### [Consigne 1]
Indiquez si chacune des affirmations suivantes est conforme au texte de la page, par oui ou par non, en citant mot pour mot les termes du texte qui tranchent. (a) Le texte de la page mentionne des engagements internationaux pris dans le cadre de la convention de Stockholm. (b) Le rapport du Commissariat général au développement durable date de mars 2011. (c) La Bretagne a été une région très productive pour le lin et le chanvre.
### [Consigne 2]
Traduisez en anglais cette phrase du texte de la page : « Ce sont là des engagements forts de la part du Gouvernement. »
### [Consigne 3]
Restituez à l'identique le passage du texte de la page qui va de « Ce sont là des » jusqu'à « marine de guerre. ».

### [Texte de la page]
* * * * * * *

J’attire votre attention sur les engagements nombreux et variés pris par le Gouvernement en matière d’économie verte et d’agriculture durable. Je pense, notamment, aux déclarations que l’on a vu fleurir ces derniers mois, voire ces dernières années, que ce soit la stratégie nationale de développement durable 2010-2013 intitulée « Vers une économie verte et équitable », la stratégie nationale de recherche et d’innovation, ou encore le rapport de mars 2010 du Commissariat général au développement durable, intitulé Les Filières industrielles stratégiques de l’économie verte, sans compter les engagements du cadre du Grenelle II, mais aussi les engagements internationaux pris dans le cadre de la convention de Stockholm.
Ce sont là des engagements forts de la part du Gouvernement. La réouverture de l’article 68 pourrait faciliter leur concrétisation.
J’ajoute que la sécurité qui est apportée aux agriculteurs par la gouvernance publique constitue un élément déterminant de leur comportement en matière d’assolement et de cultures. L’histoire ne manque pas d’exemples de ce qui peut se passer lorsque cette sécurité n’est pas assurée.
Vous avez évoqué la Haute-Normandie, grande productrice de lin. Je citerai, pour ma part, la Bretagne, qui a été une région extraordinairement productive pour le lin et le chanvre, jusqu’à ce que la politique colbertiste, voilà trois siècles, vienne stopper cet élan puisque, pour des raisons internationales, notamment en raison d’arrangements avec les Anglais, on a cessé de donner des assurances aux marchés en termes de commande publique, par exemple pour la marine de guerre.
Ainsi, on le voit, quand la gouvernance publique ne donne plus les sécurités nécessaires, les agriculteurs peuvent être dissuadés de mettre en culture des productions pourtant porteuses d’avenir.
C’est la raison pour laquelle j’insiste, monsieur le ministre, afin que vous réexaminiez éventuellement l’arbitrage dans un sens favorable à ces productions.
avenir des opticiens en milieu rural face à la politique de conventionnement des complémentaires santé
Mme la présidente. La parole est à M. Jean-Luc Fichet, auteur de la question n° 1262, transmise à Mme la secrétaire d'État chargée de la santé.

* * * * * * *

### [Lignes fournies]
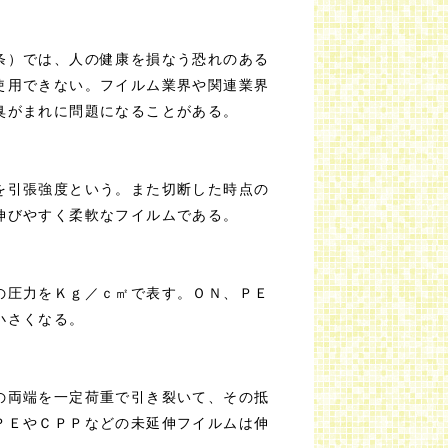
条）では、人の健康を損なう恐れのある
使用できない。フイルム業界や関連業界
臭がまれに問題になることがある。
を引張強度という。また切断した時点の
伸びやすく柔軟なフイルムである。
の圧力をＫｇ／ｃ㎡で表す。ＯＮ、ＰＥ
小さくなる。
の両端を一定荷重で引き裂いて、その抵
ＰＥやＣＰＰなどの未延伸フイルムは伸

* * * * * * *

### [Réponse attendue 1]
(a) Oui : « les engagements internationaux pris dans le cadre de la convention de Stockholm »
(b) Non : « le rapport de mars 2010 du Commissariat général au développement durable »
(c) Oui : « la Bretagne, qui a été une région extraordinairement productive pour le lin et le chanvre »

### [Réponse attendue 2]
These are strong commitments on the part of the Government.

### [Réponse attendue 3]
Ce sont là des engagements forts de la part du Gouvernement. La réouverture de l’article 68 pourrait faciliter leur concrétisation.
J’ajoute que la sécurité qui est apportée aux agriculteurs par la gouvernance publique constitue un élément déterminant de leur comportement en matière d’assolement et de cultures. L’histoire ne manque pas d’exemples de ce qui peut se passer lorsque cette sécurité n’est pas assurée.
Vous avez évoqué la Haute-Normandie, grande productrice de lin. Je citerai, pour ma part, la Bretagne, qui a été une région extraordinairement productive pour le lin et le chanvre, jusqu’à ce que la politique colbertiste, voilà trois siècles, vienne stopper cet élan puisque, pour des raisons internationales, notamment en raison d’arrangements avec les Anglais, on a cessé de donner des assurances aux marchés en termes de commande publique, par exemple pour la marine de guerre.